Copy the data below word for word, changing nothing.

(Some data)
↓↓↓

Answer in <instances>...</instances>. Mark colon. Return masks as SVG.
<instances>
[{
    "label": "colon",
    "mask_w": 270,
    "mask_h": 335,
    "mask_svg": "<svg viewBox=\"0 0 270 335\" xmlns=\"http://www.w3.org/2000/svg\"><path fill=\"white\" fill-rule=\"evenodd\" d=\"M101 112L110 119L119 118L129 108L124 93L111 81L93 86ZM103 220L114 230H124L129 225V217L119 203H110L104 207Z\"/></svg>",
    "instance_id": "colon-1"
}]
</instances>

↑↑↑

▸ Complete output
Answer in <instances>...</instances>. Mark colon. Return masks as SVG.
<instances>
[{
    "label": "colon",
    "mask_w": 270,
    "mask_h": 335,
    "mask_svg": "<svg viewBox=\"0 0 270 335\" xmlns=\"http://www.w3.org/2000/svg\"><path fill=\"white\" fill-rule=\"evenodd\" d=\"M101 112L110 119L119 118L129 108L124 93L111 81L93 86ZM103 220L114 230H124L129 225V217L119 203H110L104 207Z\"/></svg>",
    "instance_id": "colon-1"
}]
</instances>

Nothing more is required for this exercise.